Jones is promising a ”daring” brand of rugby.
”It’s a big part of how we want to develop our game because we want to be a side that has the courage to play our sort of rugby from the very first game of the tournament,” the Australian said.
”Daring doesn’t mean flair. … Daring to me is having the mindset of going out to win the game, not relying on the opposition to make mistakes.”
After all, England totaled 159 points in successive wins over South Africa, Fiji, Argentina and Australia in the autumn internationals, and averaged 35 points in its series sweep of the Wallabies Down Under in June.
Only Ireland’s players look close to the level of their English counterparts. And they won’t be short of confidence either, having ended New Zealand’s 18-match winning streak in Chicago in November.

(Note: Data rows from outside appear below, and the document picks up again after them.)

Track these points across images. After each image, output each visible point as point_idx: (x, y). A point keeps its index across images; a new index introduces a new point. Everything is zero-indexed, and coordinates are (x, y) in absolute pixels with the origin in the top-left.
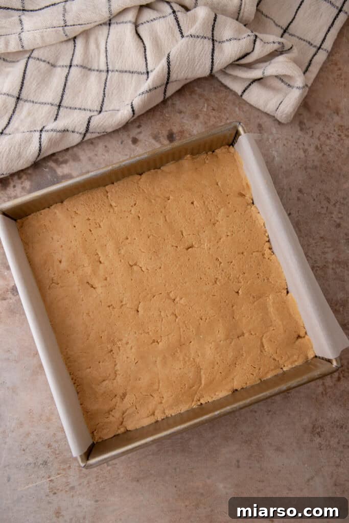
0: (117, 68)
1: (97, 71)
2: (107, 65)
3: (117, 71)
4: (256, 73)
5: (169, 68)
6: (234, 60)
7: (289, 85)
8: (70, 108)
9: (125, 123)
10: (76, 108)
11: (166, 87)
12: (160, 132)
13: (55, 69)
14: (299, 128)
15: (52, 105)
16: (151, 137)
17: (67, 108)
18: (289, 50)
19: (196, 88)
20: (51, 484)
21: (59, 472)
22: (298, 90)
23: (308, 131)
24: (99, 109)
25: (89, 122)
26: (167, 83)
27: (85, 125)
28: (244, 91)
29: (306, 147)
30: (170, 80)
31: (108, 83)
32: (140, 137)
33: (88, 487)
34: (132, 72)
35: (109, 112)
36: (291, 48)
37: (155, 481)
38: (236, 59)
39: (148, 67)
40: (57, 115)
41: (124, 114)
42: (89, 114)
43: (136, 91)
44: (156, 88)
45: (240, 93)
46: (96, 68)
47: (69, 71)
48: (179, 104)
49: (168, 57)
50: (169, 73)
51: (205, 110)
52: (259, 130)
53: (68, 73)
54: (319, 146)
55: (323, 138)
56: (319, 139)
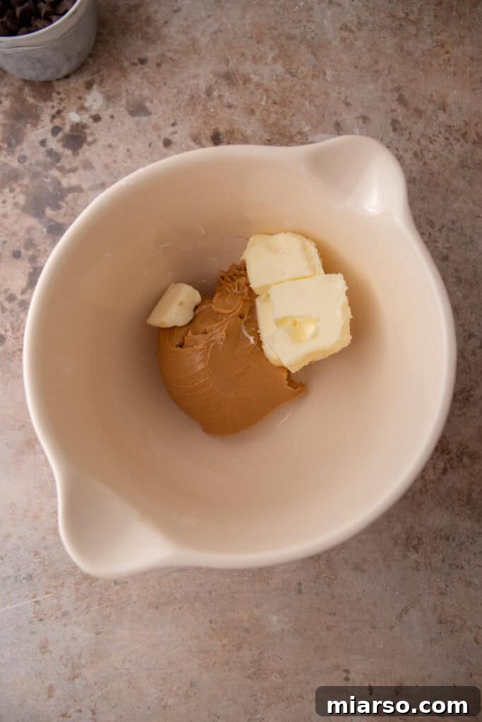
12: (202, 131)
14: (391, 128)
16: (189, 139)
20: (36, 606)
21: (48, 590)
23: (403, 132)
29: (401, 153)
32: (175, 138)
33: (88, 612)
37: (180, 609)
48: (228, 95)
51: (263, 103)
52: (338, 130)
54: (419, 152)
55: (423, 142)
56: (419, 143)
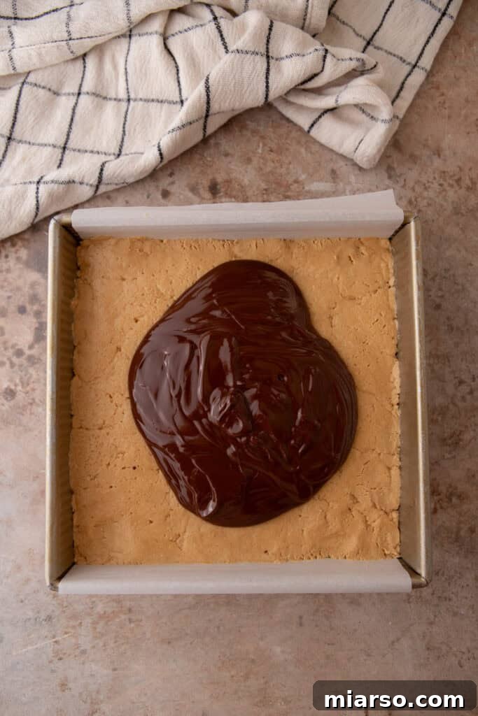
0: (140, 96)
1: (115, 99)
2: (128, 92)
3: (141, 99)
4: (327, 102)
5: (208, 96)
6: (297, 84)
7: (372, 117)
8: (79, 151)
9: (151, 171)
10: (86, 151)
11: (205, 122)
12: (200, 182)
13: (59, 97)
14: (386, 175)
15: (54, 146)
16: (187, 189)
17: (74, 150)
18: (372, 69)
19: (248, 122)
20: (56, 646)
21: (66, 630)
22: (383, 124)
23: (398, 179)
24: (117, 152)
25: (102, 170)
26: (207, 116)
27: (97, 174)
28: (312, 125)
30: (211, 112)
31: (128, 116)
32: (173, 189)
33: (105, 650)
34: (162, 101)
35: (130, 156)
36: (375, 66)
37: (191, 643)
38: (300, 81)
39: (182, 95)
40: (61, 160)
41: (149, 158)
42: (103, 158)
43: (166, 128)
44: (191, 123)
45: (306, 128)
46: (114, 97)
47: (77, 100)
48: (225, 144)
49: (207, 80)
50: (208, 103)
51: (260, 151)
52: (333, 178)
53: (76, 104)
54: (413, 200)
55: (418, 189)
56: (413, 189)
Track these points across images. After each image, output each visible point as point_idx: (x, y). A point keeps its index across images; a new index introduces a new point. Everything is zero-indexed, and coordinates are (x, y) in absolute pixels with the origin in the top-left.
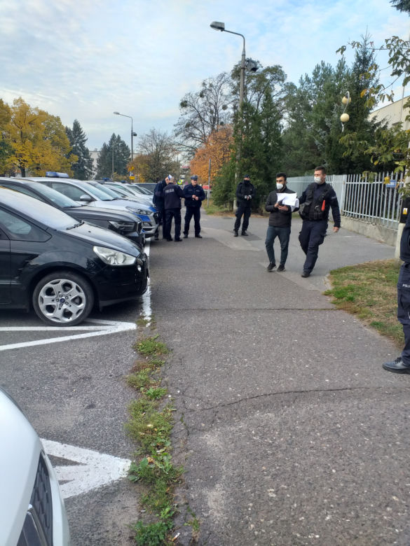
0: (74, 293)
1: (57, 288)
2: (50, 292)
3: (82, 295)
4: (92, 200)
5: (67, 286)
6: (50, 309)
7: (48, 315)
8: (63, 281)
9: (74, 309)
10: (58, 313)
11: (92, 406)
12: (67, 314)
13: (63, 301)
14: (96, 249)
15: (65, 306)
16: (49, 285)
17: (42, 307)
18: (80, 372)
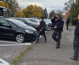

The emergence of tighthead prop Tadhg Furlong has given the Irish strength in an area where they’ve previously been light, while the impressive form of Leinster and Munster in the European Champions Cup suggests Ireland is ready to hit the ground running against Scotland in the tournament opener on Saturday.
Hopes that the French might rise as potential title contenders on the back of an encouraging autumn series – they thrashed Samoa 52-8 and pushed Australia and New Zealand all the way in defeat – were hit by an Achilles tendon injury to Wesley Fofana that rules the dynamic center out completely. That could affect coach Guy Noves’ ambitions of France rediscovering its running game out wide.
The Welsh have a new captain in Alun Wyn Jones, as well as a temporary head coach in Rob Howley while Warren Gatland focuses on his role as British and Irish Lions coach. It is Italy’s first Six Nations under coach Conor O’Shea, whose reinvigorated side beat South Africa for the first time in November to boost hopes of avoiding the wooden spoon for the 12th time in 17 editions of the tournament, especially given its three home matches.
As for improving Scotland, Vern Cotter will look to end his coaching stint on a high before his return to club rugby with Montpellier. It is the most competitive Scottish team for some time, but early losses to Ireland and France might see doubts return to a team that often doesn’t live up to expectations.
Two other factors provide extra intrigue to this Six Nations.
For a one-season trial, bonus points will be on offer for teams either scoring four tries or more, or losing by fewer than seven points. Organizers hope this experiment, bringing the Six Nations in line with the scoring system in the Rugby Championship and most other leagues, will deliver more tries and place the emphasis on an attacking style of play. Jones, though, is among those thinking it will make little difference.
And then there is the carrot of the Lions tour to New Zealand in June. Gatland will be watching intently and there’ll be no better stage for players from England, Ireland, Scotland and Wales to prove themselves.